#### [Problem set]
**A.** According to the Polars thread, why is map_batches chosen over map_elements for applying np.log2?
**B.** Transcribe everything in the Polars thread from "# Loading toy" down to "df_pl = pl.DataFrame(df_pd)".

#### [Provided passage]
Search code examples
pythondataframeapplypython-polars

Apply function to all columns of a Polars-DataFrame


I know how to apply a function to all columns present in a Pandas-DataFrame. However, I have not figured out yet how to achieve this when using a Polars-DataFrame.

I checked the section from the Polars User Guide devoted to this topic, but I have not find the answer. Here I attach a code snippet with my unsuccessful attempts.

import numpy as np
import polars as pl
import seaborn as sns

# Loading toy dataset as Pandas DataFrame using Seaborn
df_pd = sns.load_dataset('iris')

# Converting Pandas DataFrame to Polars DataFrame
df_pl = pl.DataFrame(df_pd)

# Dropping the non-numeric column...
df_pd = df_pd.drop(columns='species')                     # ... using Pandas
df_pl = df_pl.drop('species')                             # ... using Polars

# Applying function to the whole DataFrame...
df_pd_new = df_pd.apply(np.log2)                          # ... using Pandas
# df_pl_new = df_pl.apply(np.log2)                        # ... using Polars?

# Applying lambda function to the whole DataFrame...
df_pd_new = df_pd.apply(lambda c: np.log2(c))             # ... using Pandas
# df_pl_new = df_pl.apply(lambda c: np.log2(c))           # ... using Polars?

Thanks in advance for your help and your time.


Solution

  • You can use the expression syntax to select all columns with pl.all() and then map_batches the numpy np.log2(..) function over the columns.

    df.select(
        pl.all().map_batches(np.log2)
    )
    

    Note that we choose map_batches here as map_elements would call the function upon each value.

    map_elements = pl.Series(np.log2(value) for value in pl.Series([1, 2, 3]))
    

    But np.log2 can be called once with multiple values, which would be faster.

    map_batches = np.log2(pl.Series([1, 2, 3]))
    

    See the User guide for more.

    • map_elements: Call a function separately on each value in the Series.
    • map_batches: Always passes the full Series to the function.

    Numpy

    Polars expressions also support numpy universal functions.

    That means you can pass a polars expression to a numpy ufunc:

    df.select(
        np.log2(pl.all())
    )

#### [Data entries]
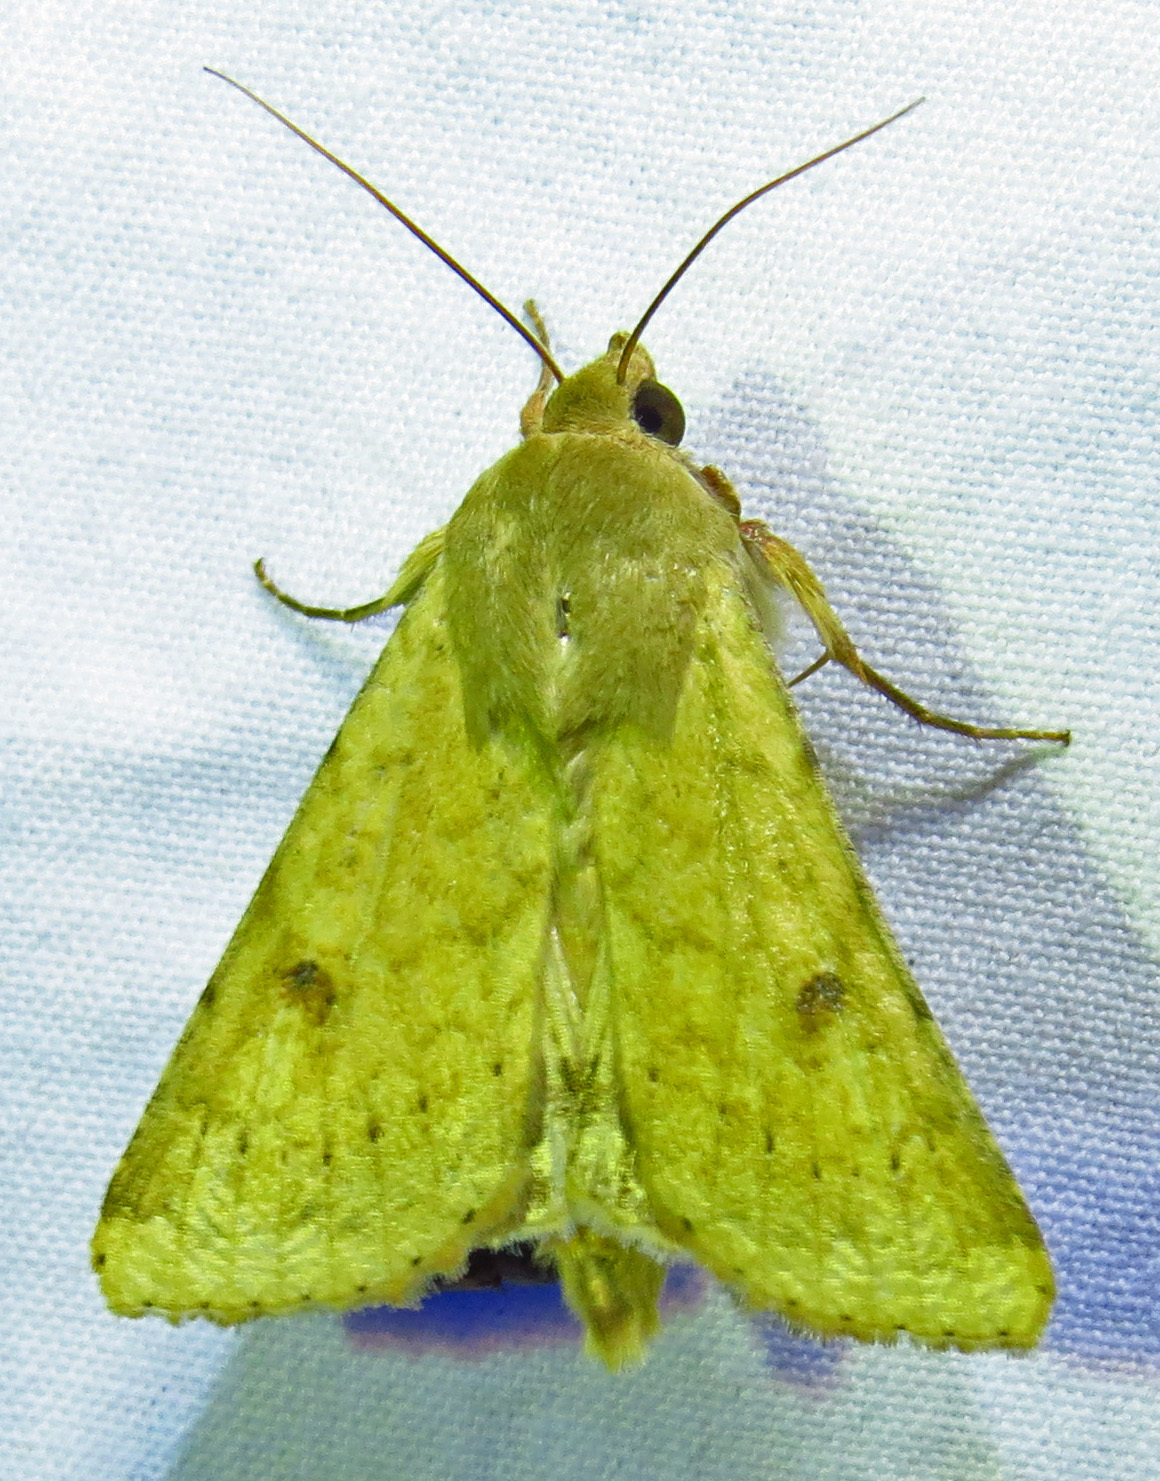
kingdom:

--

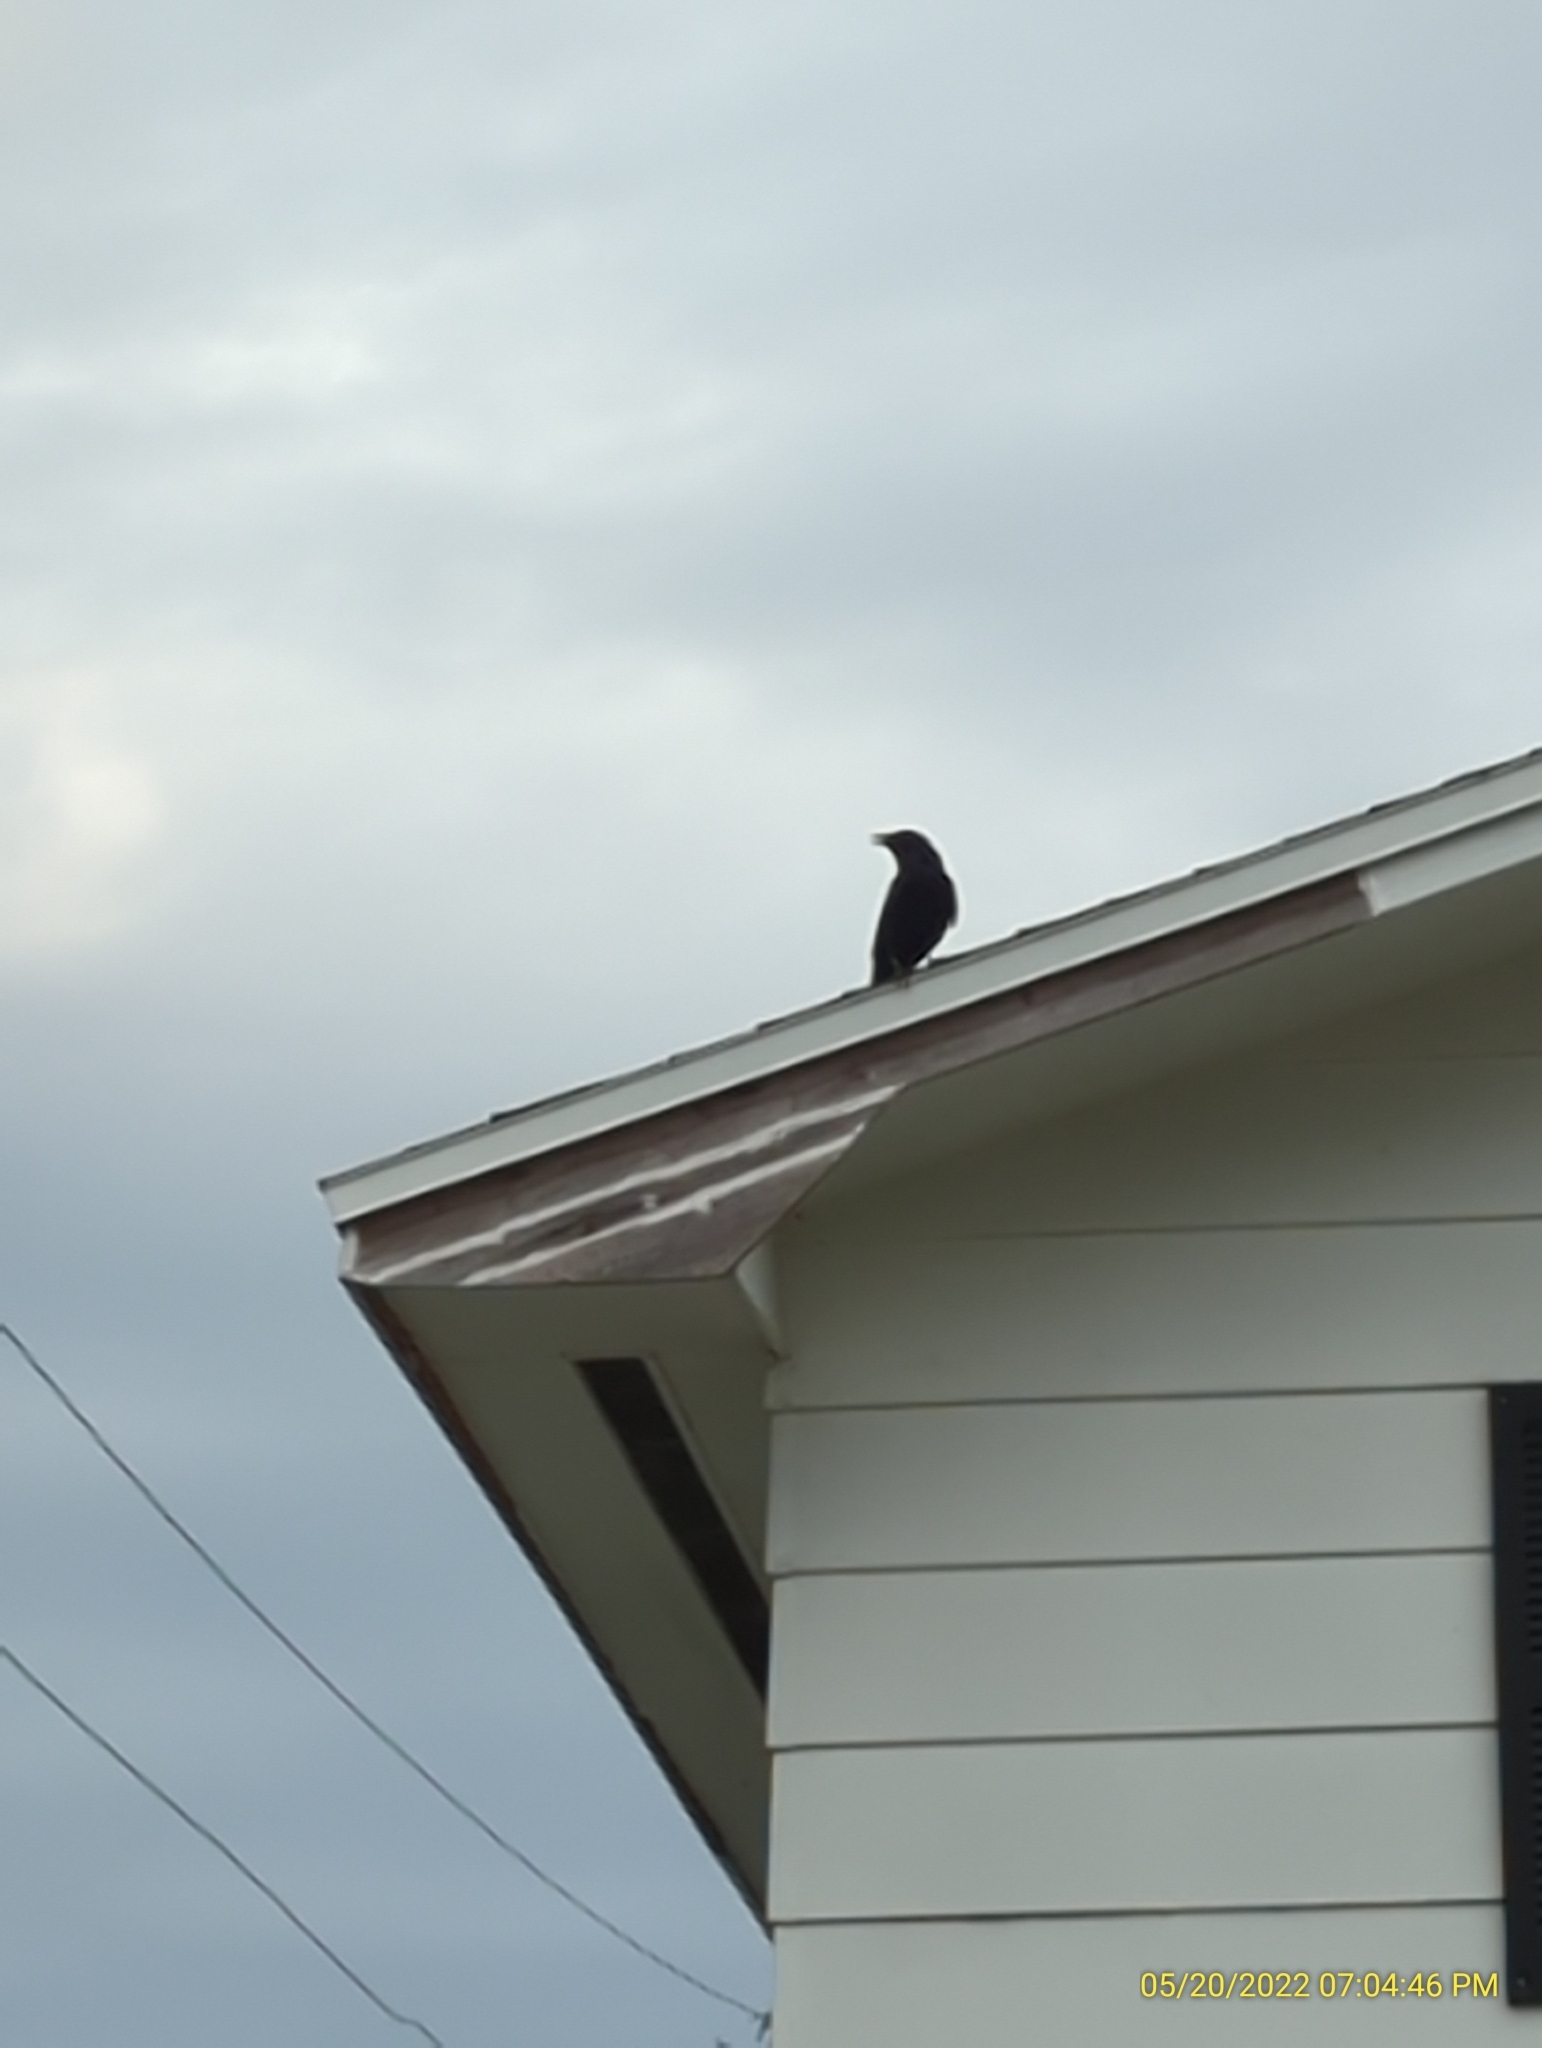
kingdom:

#### [Results]
**A.** Map_elements would call the function on each value separately. Np.log2 can instead be called once with multiple values, which is faster.

**B.**
# Loading toy dataset as Pandas DataFrame using Seaborn
df_pd = sns.load_dataset('iris')

# Converting Pandas DataFrame to Polars DataFrame
df_pl = pl.DataFrame(df_pd)